[読解用抜粋]
妊娠中の歯科治療と口腔ケア
妊娠中の歯科治療は心配なものです。
下記の問答集は、保健所に寄せられた相談内容に基づいて作られたものです。
Q1 現在、妊娠3ヶ月です。歯の治療はできますか?
A 歯科治療は、できるだけ安定期(妊娠5〜9ヶ月頃)に行う事をお勧めします。
Q2 レントゲンを撮って、おなかの赤ちゃんに影響しませんか?
A お母さんの歯は、おなかから離れているのに加え、防護のエプロンをしていただきますので、
赤ちゃんが被爆する量は限りなくゼロに近く、影響は全くないのに等しいことがわかっています。
・妊娠中の被ばく時期と影響
受精後10日まで→催奇形性なし
妊娠10週まで→大量では催奇形性あり
妊娠27週まで→10〜17週までは精神発達遅滞のリスクあり
妊娠末期→小児がんのリスクあり
とされていますが、通常のX線検査では問題はありません。
Q3 口の中に麻酔をしても、おなかの赤ちゃんに影響しませんか?
A 影響しません。
歯科治療用麻酔は、全身麻酔ではなく局所麻酔です。
そのうえ血管収縮剤が入っているため、治療する歯の周辺にしか麻酔薬は停滞しません。
おなかの赤ちゃんへの影響は心配ありません。
Q4 抗生物質などを服用しても赤ちゃんに影響しませんか?
A 抗生物質であればペニシリン系やセフェム系を、鎮痛剤はアセトアミノフェンが
安全であることが産婦人科学会の見解で明らかになっています。
Q5 母親が "歯槽膿漏" だと早産や低体重児出産の可能性が高いと言われますが、本当ですか?
A 歯周病菌が出す内毒素が子宮を収縮させるホルモンと似ているため、
早産や低体重児出産を引き起こすと言われています。
歯周病と診断された方は、妊娠中からの治療をお勧めします。
Q6 むし歯菌が感染するというのは本当ですか?
A 本当です。
むし歯菌の中の悪玉であるミュータンス菌は、新生児には存在しません。
お子さんが離乳食を摂取する生後1.5才から2.5才くらいの間に、食器やスプーンなど
を通して周囲の両親や兄弟姉妹から唾液を介して感染することが分かっています。
しかし神経質になりすぎる必要はありません。
遅かれ早かれ、お子さんの成長や広がる生活環境の中で、必ず感染します。
細菌感染とむし歯発症は次元が異なるとも言われ始めています。
[/読解用抜粋]
> 作業指示: 妊娠中の歯科治療を扱った本文のうち、「A 抗生物質であればペニシリン系やセフェム系を、鎮痛剤はアセトアミノフェンが」から「歯周病と診断された方は、妊娠中からの治療をお勧めします。」までを、末尾の語句も含めて一字も変えずに書き写してください。 本文に書かれている内容だけを手がかりにしてください。
[抜粋記録]
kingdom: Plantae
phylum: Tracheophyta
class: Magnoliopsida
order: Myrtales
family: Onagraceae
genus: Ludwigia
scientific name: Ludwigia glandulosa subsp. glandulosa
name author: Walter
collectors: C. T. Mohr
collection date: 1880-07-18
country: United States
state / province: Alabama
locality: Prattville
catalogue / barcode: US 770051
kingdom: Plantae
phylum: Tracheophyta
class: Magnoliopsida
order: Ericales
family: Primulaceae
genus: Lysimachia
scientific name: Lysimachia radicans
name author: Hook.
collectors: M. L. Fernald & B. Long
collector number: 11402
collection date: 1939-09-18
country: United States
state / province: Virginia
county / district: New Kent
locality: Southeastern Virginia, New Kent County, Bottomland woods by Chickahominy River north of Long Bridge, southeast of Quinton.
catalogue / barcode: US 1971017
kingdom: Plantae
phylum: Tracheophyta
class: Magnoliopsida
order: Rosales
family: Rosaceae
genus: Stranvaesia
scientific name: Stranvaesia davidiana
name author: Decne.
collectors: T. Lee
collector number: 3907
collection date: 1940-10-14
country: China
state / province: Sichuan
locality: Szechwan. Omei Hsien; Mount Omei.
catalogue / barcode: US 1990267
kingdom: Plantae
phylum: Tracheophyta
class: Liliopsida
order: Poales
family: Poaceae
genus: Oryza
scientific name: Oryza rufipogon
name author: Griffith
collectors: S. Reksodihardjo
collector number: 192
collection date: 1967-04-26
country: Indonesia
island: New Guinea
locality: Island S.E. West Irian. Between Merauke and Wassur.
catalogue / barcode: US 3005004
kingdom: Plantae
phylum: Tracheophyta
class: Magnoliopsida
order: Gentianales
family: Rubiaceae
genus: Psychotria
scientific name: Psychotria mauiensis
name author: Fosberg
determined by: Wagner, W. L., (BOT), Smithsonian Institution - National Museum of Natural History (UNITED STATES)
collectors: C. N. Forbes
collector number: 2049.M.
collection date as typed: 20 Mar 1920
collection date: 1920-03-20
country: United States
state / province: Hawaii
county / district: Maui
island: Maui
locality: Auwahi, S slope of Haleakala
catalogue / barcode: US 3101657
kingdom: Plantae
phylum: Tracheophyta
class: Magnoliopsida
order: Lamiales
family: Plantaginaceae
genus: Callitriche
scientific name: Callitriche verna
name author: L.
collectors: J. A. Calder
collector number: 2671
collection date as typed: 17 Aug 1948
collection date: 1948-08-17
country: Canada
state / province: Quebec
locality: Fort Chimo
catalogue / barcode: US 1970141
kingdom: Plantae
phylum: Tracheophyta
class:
[/抜粋記録]
> 解答:
A 抗生物質であればペニシリン系やセフェム系を、鎮痛剤はアセトアミノフェンが
安全であることが産婦人科学会の見解で明らかになっています。
Q5 母親が "歯槽膿漏" だと早産や低体重児出産の可能性が高いと言われますが、本当ですか?
A 歯周病菌が出す内毒素が子宮を収縮させるホルモンと似ているため、
早産や低体重児出産を引き起こすと言われています。
歯周病と診断された方は、妊娠中からの治療をお勧めします。